- _Data for processing_
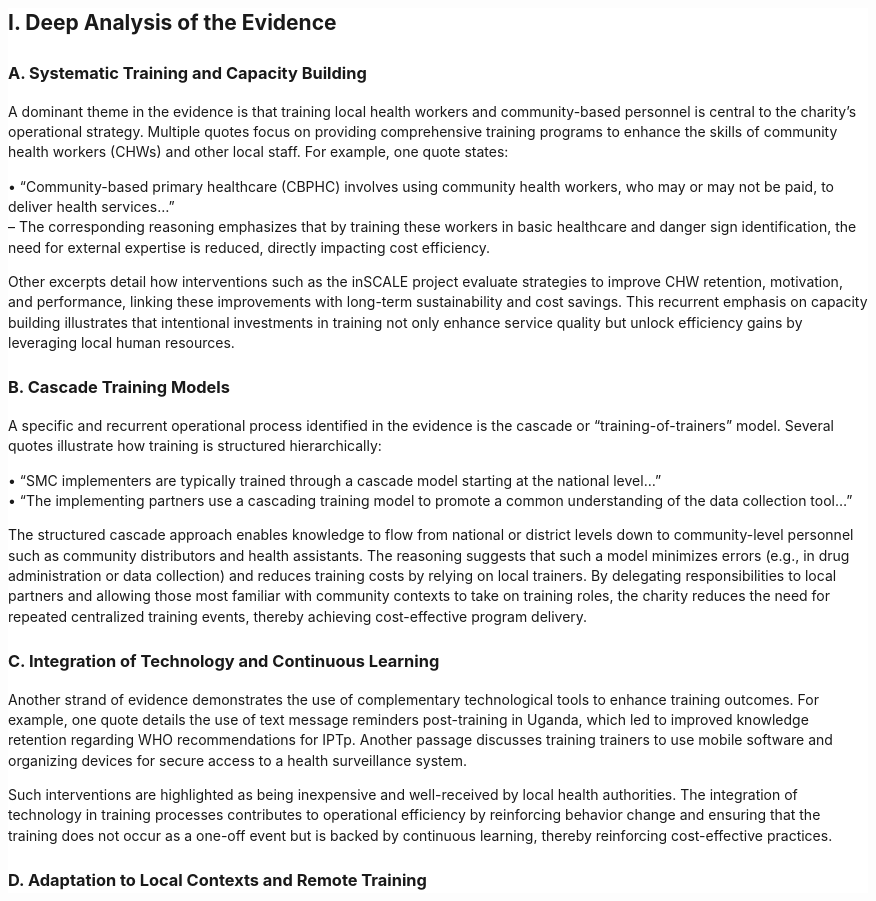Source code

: 
## I. Deep Analysis of the Evidence

### A. Systematic Training and Capacity Building

A dominant theme in the evidence is that training local health workers and community-based personnel is central to the charity’s operational strategy. Multiple quotes focus on providing comprehensive training programs to enhance the skills of community health workers (CHWs) and other local staff. For example, one quote states: 

• “Community-based primary healthcare (CBPHC) involves using community health workers, who may or may not be paid, to deliver health services…”  
  – The corresponding reasoning emphasizes that by training these workers in basic healthcare and danger sign identification, the need for external expertise is reduced, directly impacting cost efficiency.

Other excerpts detail how interventions such as the inSCALE project evaluate strategies to improve CHW retention, motivation, and performance, linking these improvements with long-term sustainability and cost savings. This recurrent emphasis on capacity building illustrates that intentional investments in training not only enhance service quality but unlock efficiency gains by leveraging local human resources.

### B. Cascade Training Models

A specific and recurrent operational process identified in the evidence is the cascade or “training-of-trainers” model. Several quotes illustrate how training is structured hierarchically:
  
• “SMC implementers are typically trained through a cascade model starting at the national level…”  
• “The implementing partners use a cascading training model to promote a common understanding of the data collection tool…”  

The structured cascade approach enables knowledge to flow from national or district levels down to community-level personnel such as community distributors and health assistants. The reasoning suggests that such a model minimizes errors (e.g., in drug administration or data collection) and reduces training costs by relying on local trainers. By delegating responsibilities to local partners and allowing those most familiar with community contexts to take on training roles, the charity reduces the need for repeated centralized training events, thereby achieving cost-effective program delivery.

### C. Integration of Technology and Continuous Learning

Another strand of evidence demonstrates the use of complementary technological tools to enhance training outcomes. For example, one quote details the use of text message reminders post-training in Uganda, which led to improved knowledge retention regarding WHO recommendations for IPTp. Another passage discusses training trainers to use mobile software and organizing devices for secure access to a health surveillance system. 

Such interventions are highlighted as being inexpensive and well-received by local health authorities. The integration of technology in training processes contributes to operational efficiency by reinforcing behavior change and ensuring that the training does not occur as a one-off event but is backed by continuous learning, thereby reinforcing cost-effective practices.

### D. Adaptation to Local Contexts and Remote Training
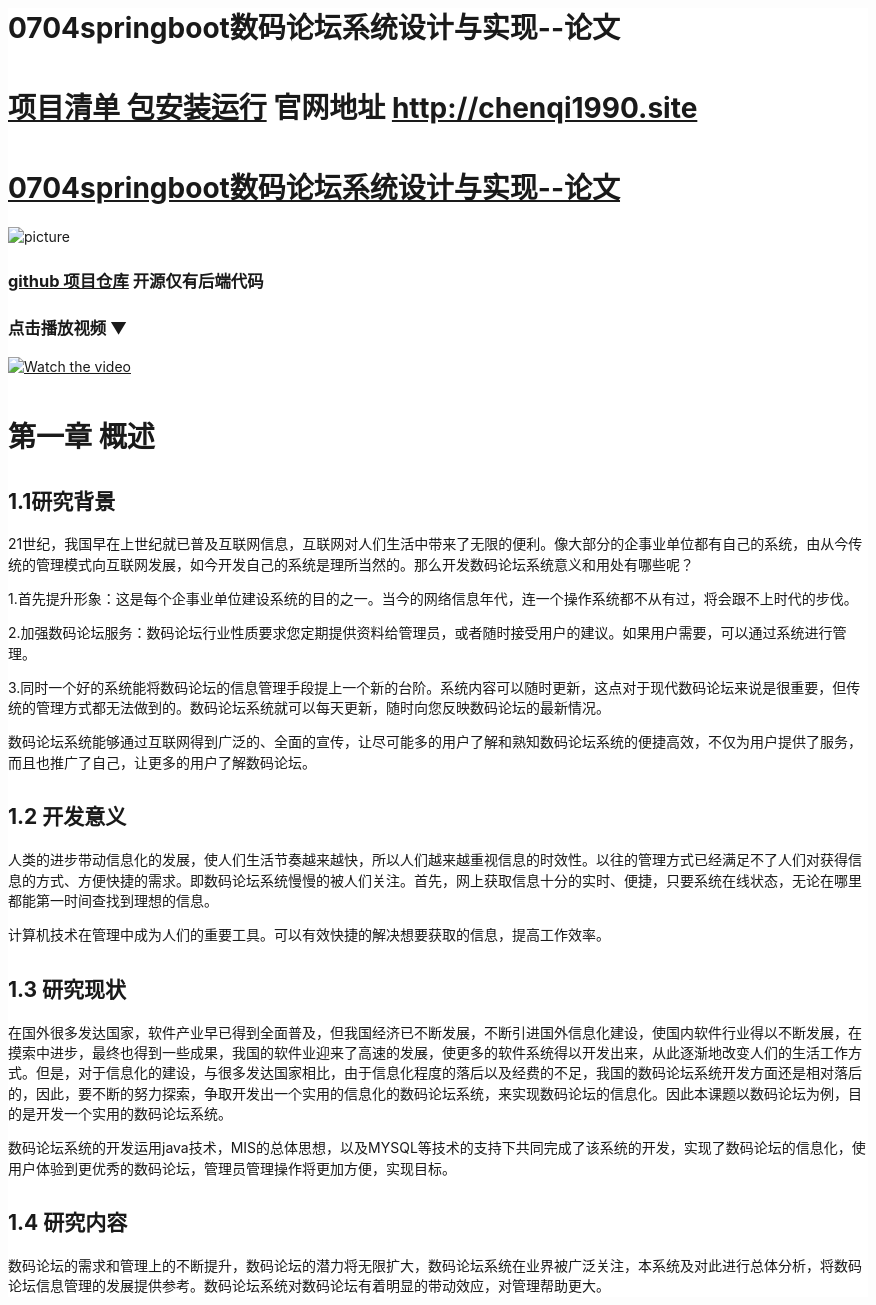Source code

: # 0704springboot数码论坛系统设计与实现--论文


# [项目清单 包安装运行](http://chenqi1990.site) 官网地址 http://chenqi1990.site

# [0704springboot数码论坛系统设计与实现--论文](https://github.com/GraduationProject-springboot/0704springboot)

![picture](https://raw.githubusercontent.com/GraduationProject-springboot/.github/main/img/wx.png)

### [github 项目仓库](https://github.com/GraduationProject-springboot/allSpringbootProjects) 开源仅有后端代码

### 点击播放视频 ▼
[![Watch the video](https://i.sstatic.net/Vp2cE.png)](https://www.bilibili.com/video/BV14HerezEwW?p=57)

# 第一章 概述
## 1.1研究背景
21世纪，我国早在上世纪就已普及互联网信息，互联网对人们生活中带来了无限的便利。像大部分的企事业单位都有自己的系统，由从今传统的管理模式向互联网发展，如今开发自己的系统是理所当然的。那么开发数码论坛系统意义和用处有哪些呢？

1.首先提升形象：这是每个企事业单位建设系统的目的之一。当今的网络信息年代，连一个操作系统都不从有过，将会跟不上时代的步伐。

2.加强数码论坛服务：数码论坛行业性质要求您定期提供资料给管理员，或者随时接受用户的建议。如果用户需要，可以通过系统进行管理。

3.同时一个好的系统能将数码论坛的信息管理手段提上一个新的台阶。系统内容可以随时更新，这点对于现代数码论坛来说是很重要，但传统的管理方式都无法做到的。数码论坛系统就可以每天更新，随时向您反映数码论坛的最新情况。

数码论坛系统能够通过互联网得到广泛的、全面的宣传，让尽可能多的用户了解和熟知数码论坛系统的便捷高效，不仅为用户提供了服务，而且也推广了自己，让更多的用户了解数码论坛。
## 1.2 开发意义
人类的进步带动信息化的发展，使人们生活节奏越来越快，所以人们越来越重视信息的时效性。以往的管理方式已经满足不了人们对获得信息的方式、方便快捷的需求。即数码论坛系统慢慢的被人们关注。首先，网上获取信息十分的实时、便捷，只要系统在线状态，无论在哪里都能第一时间查找到理想的信息。

计算机技术在管理中成为人们的重要工具。可以有效快捷的解决想要获取的信息，提高工作效率。
## 1.3 研究现状
在国外很多发达国家，软件产业早已得到全面普及，但我国经济已不断发展，不断引进国外信息化建设，使国内软件行业得以不断发展，在摸索中进步，最终也得到一些成果，我国的软件业迎来了高速的发展，使更多的软件系统得以开发出来，从此逐渐地改变人们的生活工作方式。但是，对于信息化的建设，与很多发达国家相比，由于信息化程度的落后以及经费的不足，我国的数码论坛系统开发方面还是相对落后的，因此，要不断的努力探索，争取开发出一个实用的信息化的数码论坛系统，来实现数码论坛的信息化。因此本课题以数码论坛为例，目的是开发一个实用的数码论坛系统。

数码论坛系统的开发运用java技术，MIS的总体思想，以及MYSQL等技术的支持下共同完成了该系统的开发，实现了数码论坛的信息化，使用户体验到更优秀的数码论坛，管理员管理操作将更加方便，实现目标。 
## 1.4 研究内容
数码论坛的需求和管理上的不断提升，数码论坛的潜力将无限扩大，数码论坛系统在业界被广泛关注，本系统及对此进行总体分析，将数码论坛信息管理的发展提供参考。数码论坛系统对数码论坛有着明显的带动效应，对管理帮助更大。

- _Required action_
Reproduce every line of the data above without any changes, and leave the pictures out of your answer.

- _Output for this task_
Source code

: 
## I. Deep Analysis of the Evidence

### A. Systematic Training and Capacity Building

A dominant theme in the evidence is that training local health workers and community-based personnel is central to the charity’s operational strategy. Multiple quotes focus on providing comprehensive training programs to enhance the skills of community health workers (CHWs) and other local staff. For example, one quote states: 

• “Community-based primary healthcare (CBPHC) involves using community health workers, who may or may not be paid, to deliver health services…”  
  – The corresponding reasoning emphasizes that by training these workers in basic healthcare and danger sign identification, the need for external expertise is reduced, directly impacting cost efficiency.

Other excerpts detail how interventions such as the inSCALE project evaluate strategies to improve CHW retention, motivation, and performance, linking these improvements with long-term sustainability and cost savings. This recurrent emphasis on capacity building illustrates that intentional investments in training not only enhance service quality but unlock efficiency gains by leveraging local human resources.

### B. Cascade Training Models

A specific and recurrent operational process identified in the evidence is the cascade or “training-of-trainers” model. Several quotes illustrate how training is structured hierarchically:
  
• “SMC implementers are typically trained through a cascade model starting at the national level…”  
• “The implementing partners use a cascading training model to promote a common understanding of the data collection tool…”  

The structured cascade approach enables knowledge to flow from national or district levels down to community-level personnel such as community distributors and health assistants. The reasoning suggests that such a model minimizes errors (e.g., in drug administration or data collection) and reduces training costs by relying on local trainers. By delegating responsibilities to local partners and allowing those most familiar with community contexts to take on training roles, the charity reduces the need for repeated centralized training events, thereby achieving cost-effective program delivery.

### C. Integration of Technology and Continuous Learning

Another strand of evidence demonstrates the use of complementary technological tools to enhance training outcomes. For example, one quote details the use of text message reminders post-training in Uganda, which led to improved knowledge retention regarding WHO recommendations for IPTp. Another passage discusses training trainers to use mobile software and organizing devices for secure access to a health surveillance system. 

Such interventions are highlighted as being inexpensive and well-received by local health authorities. The integration of technology in training processes contributes to operational efficiency by reinforcing behavior change and ensuring that the training does not occur as a one-off event but is backed by continuous learning, thereby reinforcing cost-effective practices.

### D. Adaptation to Local Contexts and Remote Training
Source code

: # 0704springboot数码论坛系统设计与实现--论文


# [项目清单 包安装运行](http://chenqi1990.site) 官网地址 http://chenqi1990.site

# [0704springboot数码论坛系统设计与实现--论文](https://github.com/GraduationProject-springboot/0704springboot)

![picture](https://raw.githubusercontent.com/GraduationProject-springboot/.github/main/img/wx.png)

### [github 项目仓库](https://github.com/GraduationProject-springboot/allSpringbootProjects) 开源仅有后端代码

### 点击播放视频 ▼
[![Watch the video](https://i.sstatic.net/Vp2cE.png)](https://www.bilibili.com/video/BV14HerezEwW?p=57)

# 第一章 概述
## 1.1研究背景
21世纪，我国早在上世纪就已普及互联网信息，互联网对人们生活中带来了无限的便利。像大部分的企事业单位都有自己的系统，由从今传统的管理模式向互联网发展，如今开发自己的系统是理所当然的。那么开发数码论坛系统意义和用处有哪些呢？

1.首先提升形象：这是每个企事业单位建设系统的目的之一。当今的网络信息年代，连一个操作系统都不从有过，将会跟不上时代的步伐。

2.加强数码论坛服务：数码论坛行业性质要求您定期提供资料给管理员，或者随时接受用户的建议。如果用户需要，可以通过系统进行管理。

3.同时一个好的系统能将数码论坛的信息管理手段提上一个新的台阶。系统内容可以随时更新，这点对于现代数码论坛来说是很重要，但传统的管理方式都无法做到的。数码论坛系统就可以每天更新，随时向您反映数码论坛的最新情况。

数码论坛系统能够通过互联网得到广泛的、全面的宣传，让尽可能多的用户了解和熟知数码论坛系统的便捷高效，不仅为用户提供了服务，而且也推广了自己，让更多的用户了解数码论坛。
## 1.2 开发意义
人类的进步带动信息化的发展，使人们生活节奏越来越快，所以人们越来越重视信息的时效性。以往的管理方式已经满足不了人们对获得信息的方式、方便快捷的需求。即数码论坛系统慢慢的被人们关注。首先，网上获取信息十分的实时、便捷，只要系统在线状态，无论在哪里都能第一时间查找到理想的信息。

计算机技术在管理中成为人们的重要工具。可以有效快捷的解决想要获取的信息，提高工作效率。
## 1.3 研究现状
在国外很多发达国家，软件产业早已得到全面普及，但我国经济已不断发展，不断引进国外信息化建设，使国内软件行业得以不断发展，在摸索中进步，最终也得到一些成果，我国的软件业迎来了高速的发展，使更多的软件系统得以开发出来，从此逐渐地改变人们的生活工作方式。但是，对于信息化的建设，与很多发达国家相比，由于信息化程度的落后以及经费的不足，我国的数码论坛系统开发方面还是相对落后的，因此，要不断的努力探索，争取开发出一个实用的信息化的数码论坛系统，来实现数码论坛的信息化。因此本课题以数码论坛为例，目的是开发一个实用的数码论坛系统。

数码论坛系统的开发运用java技术，MIS的总体思想，以及MYSQL等技术的支持下共同完成了该系统的开发，实现了数码论坛的信息化，使用户体验到更优秀的数码论坛，管理员管理操作将更加方便，实现目标。 
## 1.4 研究内容
数码论坛的需求和管理上的不断提升，数码论坛的潜力将无限扩大，数码论坛系统在业界被广泛关注，本系统及对此进行总体分析，将数码论坛信息管理的发展提供参考。数码论坛系统对数码论坛有着明显的带动效应，对管理帮助更大。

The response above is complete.